The exhibition “Algiers, Archipelago of Freedoms” links different revolutionary periods from the African continent’s past and present. It brings together more than fifteen artists, whose reflections draw on memories of African struggles and recounts revolutionary paths from iconic to little-known stories which have forged personal and collective narratives, both historical and fictional.
Its starting point is Algiers, and more broadly Algeria, which has seen two periods in its history synonymous with the drive for the emancipation of peoples: the postcolonial period of the 1970s, when different revolutionary movements from African countries, Europe and the Americas were drawn to Algiers; and more recently, in 2019, when an unexpected national revolt was stirred up, known as the “Revolution of Smiles” for its pacifist nature.
Algiers is only a recent example of what Africa is experiencing in terms of the drive for social and political change. Following the example of independence and revolutionary movements that emerged in Africa in the 1950s—which furthermore found refuge in Algiers—since 2011, endogenous revolutions and revolts are being witnessed, led by a new generation; in them, the virtual sphere and social movements accompany the reappropriation of public space, streets and squares. They are striving for individual and collective freedoms, political reforms, better social and working conditions—and in particular call for a change of regime, an end to corruption and injustice. While the revolutions of the past decade do not bear the ideology of an African union, they nevertheless align with those of the 1950s in terms of the drive for the emancipation of peoples.

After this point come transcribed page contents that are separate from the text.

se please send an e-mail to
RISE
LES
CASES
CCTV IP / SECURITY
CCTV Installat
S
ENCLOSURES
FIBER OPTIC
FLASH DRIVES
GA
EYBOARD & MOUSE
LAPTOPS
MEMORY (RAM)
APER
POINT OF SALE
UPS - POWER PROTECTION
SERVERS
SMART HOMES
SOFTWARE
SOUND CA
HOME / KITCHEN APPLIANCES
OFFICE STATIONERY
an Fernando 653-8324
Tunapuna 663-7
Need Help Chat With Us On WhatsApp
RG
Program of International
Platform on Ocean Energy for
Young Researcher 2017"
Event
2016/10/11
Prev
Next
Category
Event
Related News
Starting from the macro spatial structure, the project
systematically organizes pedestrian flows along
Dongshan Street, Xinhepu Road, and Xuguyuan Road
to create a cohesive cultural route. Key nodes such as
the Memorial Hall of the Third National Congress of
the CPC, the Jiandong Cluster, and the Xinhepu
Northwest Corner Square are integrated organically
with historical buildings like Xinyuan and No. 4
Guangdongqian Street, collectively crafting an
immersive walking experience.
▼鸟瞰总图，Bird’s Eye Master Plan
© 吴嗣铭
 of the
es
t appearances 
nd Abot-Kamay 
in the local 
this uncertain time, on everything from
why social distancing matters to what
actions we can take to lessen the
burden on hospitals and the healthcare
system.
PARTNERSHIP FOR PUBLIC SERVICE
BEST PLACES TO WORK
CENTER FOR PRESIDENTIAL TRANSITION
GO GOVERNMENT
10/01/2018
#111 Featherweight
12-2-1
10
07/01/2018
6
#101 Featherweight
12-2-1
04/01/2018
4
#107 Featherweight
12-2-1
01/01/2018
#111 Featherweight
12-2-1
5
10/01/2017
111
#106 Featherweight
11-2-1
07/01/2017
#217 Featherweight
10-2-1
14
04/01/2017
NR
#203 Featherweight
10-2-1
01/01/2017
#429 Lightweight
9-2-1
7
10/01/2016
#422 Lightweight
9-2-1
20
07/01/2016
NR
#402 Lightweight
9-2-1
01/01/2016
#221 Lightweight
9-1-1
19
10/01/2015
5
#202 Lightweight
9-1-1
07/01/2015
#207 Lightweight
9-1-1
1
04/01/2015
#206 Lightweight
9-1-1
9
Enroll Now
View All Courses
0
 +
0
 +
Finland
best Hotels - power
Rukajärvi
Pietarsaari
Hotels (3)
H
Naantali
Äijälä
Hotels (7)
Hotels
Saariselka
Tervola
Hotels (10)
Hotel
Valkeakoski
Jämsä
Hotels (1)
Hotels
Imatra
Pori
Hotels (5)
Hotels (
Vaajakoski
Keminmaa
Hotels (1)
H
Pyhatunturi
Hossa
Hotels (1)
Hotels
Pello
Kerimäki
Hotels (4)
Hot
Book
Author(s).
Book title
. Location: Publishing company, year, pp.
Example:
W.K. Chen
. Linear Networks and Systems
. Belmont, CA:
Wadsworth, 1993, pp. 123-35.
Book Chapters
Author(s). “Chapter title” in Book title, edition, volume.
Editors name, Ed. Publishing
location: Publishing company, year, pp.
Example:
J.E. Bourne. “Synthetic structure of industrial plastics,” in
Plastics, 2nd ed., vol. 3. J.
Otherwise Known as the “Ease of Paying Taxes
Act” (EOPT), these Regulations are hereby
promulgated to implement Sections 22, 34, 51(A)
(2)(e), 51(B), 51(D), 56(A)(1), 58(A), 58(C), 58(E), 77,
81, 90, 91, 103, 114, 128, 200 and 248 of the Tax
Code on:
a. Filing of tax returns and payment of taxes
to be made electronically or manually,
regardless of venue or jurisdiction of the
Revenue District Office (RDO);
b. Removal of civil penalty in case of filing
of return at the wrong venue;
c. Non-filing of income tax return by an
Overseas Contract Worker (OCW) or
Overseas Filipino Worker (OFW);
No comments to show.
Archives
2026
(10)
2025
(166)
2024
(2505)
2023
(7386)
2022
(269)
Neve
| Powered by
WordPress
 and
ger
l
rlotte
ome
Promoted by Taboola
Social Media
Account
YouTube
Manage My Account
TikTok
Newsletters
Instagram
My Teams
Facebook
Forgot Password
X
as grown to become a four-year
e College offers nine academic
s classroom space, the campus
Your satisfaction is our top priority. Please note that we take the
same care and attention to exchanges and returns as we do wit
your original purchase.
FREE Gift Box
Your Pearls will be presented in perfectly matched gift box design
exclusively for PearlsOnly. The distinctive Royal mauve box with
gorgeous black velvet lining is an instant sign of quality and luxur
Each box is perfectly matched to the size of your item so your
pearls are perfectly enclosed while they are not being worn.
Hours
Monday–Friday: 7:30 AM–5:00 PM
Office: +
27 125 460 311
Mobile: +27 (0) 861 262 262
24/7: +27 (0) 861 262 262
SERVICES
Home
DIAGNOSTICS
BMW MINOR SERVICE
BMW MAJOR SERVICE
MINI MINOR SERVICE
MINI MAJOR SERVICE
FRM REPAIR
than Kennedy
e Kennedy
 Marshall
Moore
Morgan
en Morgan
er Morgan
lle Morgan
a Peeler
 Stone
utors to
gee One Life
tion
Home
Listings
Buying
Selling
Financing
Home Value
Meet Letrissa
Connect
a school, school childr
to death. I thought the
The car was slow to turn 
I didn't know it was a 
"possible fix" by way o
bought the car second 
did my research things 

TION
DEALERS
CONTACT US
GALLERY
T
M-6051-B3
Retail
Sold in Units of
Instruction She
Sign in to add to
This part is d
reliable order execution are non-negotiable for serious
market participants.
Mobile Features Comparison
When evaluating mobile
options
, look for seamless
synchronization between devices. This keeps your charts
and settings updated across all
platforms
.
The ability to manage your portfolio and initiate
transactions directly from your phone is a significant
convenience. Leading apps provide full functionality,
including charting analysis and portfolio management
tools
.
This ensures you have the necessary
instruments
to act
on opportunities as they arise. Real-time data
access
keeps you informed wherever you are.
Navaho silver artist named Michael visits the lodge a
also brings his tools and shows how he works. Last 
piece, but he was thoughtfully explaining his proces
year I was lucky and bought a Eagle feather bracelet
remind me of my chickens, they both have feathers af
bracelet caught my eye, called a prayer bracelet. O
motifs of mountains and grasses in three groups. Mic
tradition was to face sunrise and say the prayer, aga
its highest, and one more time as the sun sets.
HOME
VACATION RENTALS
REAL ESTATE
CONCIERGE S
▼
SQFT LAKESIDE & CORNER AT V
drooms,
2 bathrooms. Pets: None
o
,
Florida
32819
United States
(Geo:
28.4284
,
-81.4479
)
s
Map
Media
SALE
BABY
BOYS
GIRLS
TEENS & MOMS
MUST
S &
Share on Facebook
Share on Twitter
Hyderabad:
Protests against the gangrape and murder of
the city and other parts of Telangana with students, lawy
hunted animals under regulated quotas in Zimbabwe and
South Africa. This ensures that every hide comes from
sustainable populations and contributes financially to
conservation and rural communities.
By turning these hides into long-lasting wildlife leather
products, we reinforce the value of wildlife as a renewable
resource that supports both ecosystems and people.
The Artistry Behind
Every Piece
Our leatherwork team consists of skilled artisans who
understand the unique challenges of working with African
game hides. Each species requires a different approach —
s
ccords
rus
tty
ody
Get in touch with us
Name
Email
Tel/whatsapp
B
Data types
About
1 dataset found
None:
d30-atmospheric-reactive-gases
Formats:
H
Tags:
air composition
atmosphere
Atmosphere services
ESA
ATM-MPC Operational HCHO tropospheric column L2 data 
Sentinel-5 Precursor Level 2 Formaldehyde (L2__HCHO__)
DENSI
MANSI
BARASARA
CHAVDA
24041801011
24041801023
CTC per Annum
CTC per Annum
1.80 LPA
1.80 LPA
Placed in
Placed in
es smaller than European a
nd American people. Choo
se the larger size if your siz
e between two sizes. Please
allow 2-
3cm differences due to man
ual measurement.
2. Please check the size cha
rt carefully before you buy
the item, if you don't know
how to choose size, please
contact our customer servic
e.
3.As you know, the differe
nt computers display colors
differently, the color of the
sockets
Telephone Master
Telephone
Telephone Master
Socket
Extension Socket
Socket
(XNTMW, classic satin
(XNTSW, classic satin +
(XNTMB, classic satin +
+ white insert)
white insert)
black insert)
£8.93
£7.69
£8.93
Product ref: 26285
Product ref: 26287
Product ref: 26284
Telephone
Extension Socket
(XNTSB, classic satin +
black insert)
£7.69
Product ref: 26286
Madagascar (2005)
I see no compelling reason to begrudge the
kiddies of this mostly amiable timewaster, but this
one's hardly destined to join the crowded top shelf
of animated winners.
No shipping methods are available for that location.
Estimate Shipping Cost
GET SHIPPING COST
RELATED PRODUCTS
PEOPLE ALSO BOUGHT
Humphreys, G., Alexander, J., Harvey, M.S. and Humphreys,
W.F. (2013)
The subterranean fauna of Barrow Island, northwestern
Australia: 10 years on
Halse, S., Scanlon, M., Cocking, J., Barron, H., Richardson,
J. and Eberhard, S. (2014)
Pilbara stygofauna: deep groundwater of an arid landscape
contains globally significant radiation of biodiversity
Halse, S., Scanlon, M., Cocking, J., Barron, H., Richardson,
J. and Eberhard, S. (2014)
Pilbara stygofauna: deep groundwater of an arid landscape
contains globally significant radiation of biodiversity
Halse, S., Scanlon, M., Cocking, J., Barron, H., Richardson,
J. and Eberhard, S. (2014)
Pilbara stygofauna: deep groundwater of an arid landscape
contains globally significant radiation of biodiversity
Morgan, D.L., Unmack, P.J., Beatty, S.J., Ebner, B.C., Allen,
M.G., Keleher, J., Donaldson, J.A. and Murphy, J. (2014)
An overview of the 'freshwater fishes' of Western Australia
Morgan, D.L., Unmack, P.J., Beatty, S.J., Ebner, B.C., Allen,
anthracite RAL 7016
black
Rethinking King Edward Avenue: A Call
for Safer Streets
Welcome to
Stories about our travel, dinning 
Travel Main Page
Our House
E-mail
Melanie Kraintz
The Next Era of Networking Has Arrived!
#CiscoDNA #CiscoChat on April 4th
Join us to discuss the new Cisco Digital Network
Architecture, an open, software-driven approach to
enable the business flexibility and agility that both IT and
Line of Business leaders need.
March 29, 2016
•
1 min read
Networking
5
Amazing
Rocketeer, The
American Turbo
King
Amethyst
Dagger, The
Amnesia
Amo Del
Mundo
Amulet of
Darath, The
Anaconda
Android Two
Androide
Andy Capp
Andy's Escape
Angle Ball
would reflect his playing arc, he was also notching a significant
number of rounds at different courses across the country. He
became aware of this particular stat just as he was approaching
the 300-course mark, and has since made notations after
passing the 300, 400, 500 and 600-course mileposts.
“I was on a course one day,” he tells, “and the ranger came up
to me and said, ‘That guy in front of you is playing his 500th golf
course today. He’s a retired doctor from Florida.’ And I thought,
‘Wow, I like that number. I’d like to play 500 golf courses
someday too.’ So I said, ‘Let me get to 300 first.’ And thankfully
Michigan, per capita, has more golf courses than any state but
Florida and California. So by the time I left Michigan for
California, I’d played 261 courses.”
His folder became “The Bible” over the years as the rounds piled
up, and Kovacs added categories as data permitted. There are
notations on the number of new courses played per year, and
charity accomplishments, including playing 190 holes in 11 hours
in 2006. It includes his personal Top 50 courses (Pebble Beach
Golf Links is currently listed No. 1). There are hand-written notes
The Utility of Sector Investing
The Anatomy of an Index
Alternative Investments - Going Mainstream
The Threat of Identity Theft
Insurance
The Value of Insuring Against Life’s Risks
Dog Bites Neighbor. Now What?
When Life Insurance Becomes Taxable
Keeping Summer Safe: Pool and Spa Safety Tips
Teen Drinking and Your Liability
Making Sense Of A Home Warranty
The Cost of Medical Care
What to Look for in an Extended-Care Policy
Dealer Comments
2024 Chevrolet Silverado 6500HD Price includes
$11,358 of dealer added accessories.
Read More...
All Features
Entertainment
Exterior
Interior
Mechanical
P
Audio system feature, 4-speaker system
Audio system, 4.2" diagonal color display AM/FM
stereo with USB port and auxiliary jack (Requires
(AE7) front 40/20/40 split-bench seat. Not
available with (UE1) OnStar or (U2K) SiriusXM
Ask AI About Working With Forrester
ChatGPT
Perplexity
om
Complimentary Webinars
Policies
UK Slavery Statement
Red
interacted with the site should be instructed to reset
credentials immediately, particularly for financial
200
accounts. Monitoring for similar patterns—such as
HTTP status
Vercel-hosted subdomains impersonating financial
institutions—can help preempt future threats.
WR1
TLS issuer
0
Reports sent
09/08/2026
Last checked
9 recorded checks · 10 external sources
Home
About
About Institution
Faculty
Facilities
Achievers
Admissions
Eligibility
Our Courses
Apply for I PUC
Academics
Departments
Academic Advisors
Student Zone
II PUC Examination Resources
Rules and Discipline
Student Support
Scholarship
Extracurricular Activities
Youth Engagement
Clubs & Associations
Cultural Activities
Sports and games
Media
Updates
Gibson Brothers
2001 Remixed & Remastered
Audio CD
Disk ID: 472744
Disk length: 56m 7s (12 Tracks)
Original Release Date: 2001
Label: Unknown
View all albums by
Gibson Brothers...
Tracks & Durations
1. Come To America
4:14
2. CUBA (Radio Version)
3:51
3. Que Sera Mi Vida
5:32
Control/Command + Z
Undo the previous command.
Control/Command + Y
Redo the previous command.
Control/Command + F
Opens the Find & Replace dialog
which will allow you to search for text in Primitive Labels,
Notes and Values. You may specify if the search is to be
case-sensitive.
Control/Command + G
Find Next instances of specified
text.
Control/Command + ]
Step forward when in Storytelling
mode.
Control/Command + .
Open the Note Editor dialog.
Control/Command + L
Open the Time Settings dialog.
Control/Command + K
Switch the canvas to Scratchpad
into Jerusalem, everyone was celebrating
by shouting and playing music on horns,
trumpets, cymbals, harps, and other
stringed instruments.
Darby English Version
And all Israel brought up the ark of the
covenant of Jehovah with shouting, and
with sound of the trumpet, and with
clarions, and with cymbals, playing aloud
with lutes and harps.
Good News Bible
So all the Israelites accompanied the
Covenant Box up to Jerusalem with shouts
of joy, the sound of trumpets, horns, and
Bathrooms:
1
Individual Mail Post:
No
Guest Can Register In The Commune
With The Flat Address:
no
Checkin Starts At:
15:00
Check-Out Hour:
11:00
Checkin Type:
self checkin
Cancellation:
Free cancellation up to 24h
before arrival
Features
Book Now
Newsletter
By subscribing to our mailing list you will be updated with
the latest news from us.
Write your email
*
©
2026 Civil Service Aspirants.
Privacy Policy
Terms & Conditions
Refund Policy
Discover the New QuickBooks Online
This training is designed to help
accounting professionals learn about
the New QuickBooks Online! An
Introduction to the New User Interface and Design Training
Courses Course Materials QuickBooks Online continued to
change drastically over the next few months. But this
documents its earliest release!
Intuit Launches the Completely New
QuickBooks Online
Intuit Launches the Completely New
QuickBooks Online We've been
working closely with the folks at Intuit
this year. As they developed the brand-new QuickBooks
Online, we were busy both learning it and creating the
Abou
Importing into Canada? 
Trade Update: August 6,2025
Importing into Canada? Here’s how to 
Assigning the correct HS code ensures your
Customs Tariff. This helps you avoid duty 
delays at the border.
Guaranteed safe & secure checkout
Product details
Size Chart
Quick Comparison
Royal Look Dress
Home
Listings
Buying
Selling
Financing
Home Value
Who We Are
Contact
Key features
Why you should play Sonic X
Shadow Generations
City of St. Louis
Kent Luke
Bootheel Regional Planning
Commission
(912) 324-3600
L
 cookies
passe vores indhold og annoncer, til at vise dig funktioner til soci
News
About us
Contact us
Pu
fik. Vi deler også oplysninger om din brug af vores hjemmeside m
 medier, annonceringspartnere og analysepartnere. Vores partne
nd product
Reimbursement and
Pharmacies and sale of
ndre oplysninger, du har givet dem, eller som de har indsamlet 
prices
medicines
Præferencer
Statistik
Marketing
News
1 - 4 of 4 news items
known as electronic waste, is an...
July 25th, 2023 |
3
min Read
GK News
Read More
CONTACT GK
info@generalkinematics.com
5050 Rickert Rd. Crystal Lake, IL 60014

We are seeking to understand what has been animating possibility and reality in recent decades on the continent of Africa, which “to this day remains the sole place capable of listening to the world”. It is the land where anything can happen, including, and above all, an encounter of elsewheres, a common future, an Afropolitanism that finally reveals the failure of universalism and offers a new perspective. Long a land of departures, Africa is the continent of diaspora, of displacements both desired and, oftentimes, forced; there is no other continent that can so strongly affirm that it “is of the world”, an identity that turns it into a place of confessions. Africa is the space of listening. It is an enormous parlor, visited and revisited for confessions of colonial dreams, fears and at times, fantasies. Amidst the commotion of those speaking, Africa is waiting to be heard.